The second challenge facing American rules is leakage, such as smuggling, diversion of exports, and illicit transfers of technology. Chips are very small, and the most advanced ones now restricted from export to China, such as Nvidia’s H-100 processor, could become the target of smuggling operations. Again, a multilateral approach involving all allies and likeminded governments will be crucial for American efforts to work.
Despite these challenges, the Biden administration’s new rules are a game changer. They have escalated the U.S.-China chip war to a level far beyond the more scattershot sanctions of the Trump administration. Mincing no words, they represent an active policy to strangulate large segments of Chinese high-technology innovation. After all, China still depends on the rest of the world for microchips, costing it more each year than it spends on oil.

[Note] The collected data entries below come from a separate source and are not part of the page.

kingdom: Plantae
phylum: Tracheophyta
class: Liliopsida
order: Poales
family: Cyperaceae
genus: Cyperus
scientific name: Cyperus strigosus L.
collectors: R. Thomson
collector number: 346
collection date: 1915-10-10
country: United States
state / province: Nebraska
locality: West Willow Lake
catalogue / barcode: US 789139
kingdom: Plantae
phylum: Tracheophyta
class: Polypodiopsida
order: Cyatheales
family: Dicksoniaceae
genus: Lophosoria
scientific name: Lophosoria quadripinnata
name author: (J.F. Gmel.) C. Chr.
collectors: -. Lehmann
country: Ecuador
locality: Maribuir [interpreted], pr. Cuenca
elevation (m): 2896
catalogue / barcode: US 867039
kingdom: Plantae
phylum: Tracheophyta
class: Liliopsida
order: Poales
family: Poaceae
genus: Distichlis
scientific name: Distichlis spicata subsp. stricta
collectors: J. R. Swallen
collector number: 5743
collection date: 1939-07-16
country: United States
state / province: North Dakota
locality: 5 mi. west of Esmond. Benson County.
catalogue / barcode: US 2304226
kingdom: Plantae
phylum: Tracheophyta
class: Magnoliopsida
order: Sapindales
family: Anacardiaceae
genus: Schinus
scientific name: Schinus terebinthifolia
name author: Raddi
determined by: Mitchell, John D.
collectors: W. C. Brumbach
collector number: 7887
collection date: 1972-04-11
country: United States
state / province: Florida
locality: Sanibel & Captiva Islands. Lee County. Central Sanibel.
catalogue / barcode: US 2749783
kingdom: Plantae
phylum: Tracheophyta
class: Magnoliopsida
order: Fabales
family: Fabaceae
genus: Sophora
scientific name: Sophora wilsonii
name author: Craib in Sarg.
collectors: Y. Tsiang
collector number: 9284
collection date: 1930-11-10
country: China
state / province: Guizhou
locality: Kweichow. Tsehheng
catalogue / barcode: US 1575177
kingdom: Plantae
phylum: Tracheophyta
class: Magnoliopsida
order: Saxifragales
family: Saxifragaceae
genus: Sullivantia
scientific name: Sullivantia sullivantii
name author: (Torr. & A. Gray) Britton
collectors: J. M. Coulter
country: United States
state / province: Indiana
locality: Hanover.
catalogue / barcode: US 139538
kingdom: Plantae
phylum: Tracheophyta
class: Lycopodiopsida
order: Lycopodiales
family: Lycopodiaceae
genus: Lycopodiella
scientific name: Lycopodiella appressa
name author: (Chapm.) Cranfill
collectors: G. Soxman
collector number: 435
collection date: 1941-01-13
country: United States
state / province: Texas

Now, there is the possibility that the billions of dollars invested to domestically “secure” the industry could pay off for Beijing, perhaps via a breakthrough technology that goes beyond silicon as the main raw material for chips. But even such a breakthrough would take years, if not more than a decade, to translate into mass production.
For the time being, Beijing policymakers must have the uncomfortable feeling of being at the receiving end of American industrial policy. They are facing a massive American stick, and the potential of most crucial nods in the global chip manufacturing supply chain following the American lead. Even more ominously, American policymakers have taken a page out of the Chinese playbook. They are offsetting the considerable pain the sanctions will create with a juicy carrot: America’s largest investment in technology for at least the past five decades. Welcome to industrial policy a la America!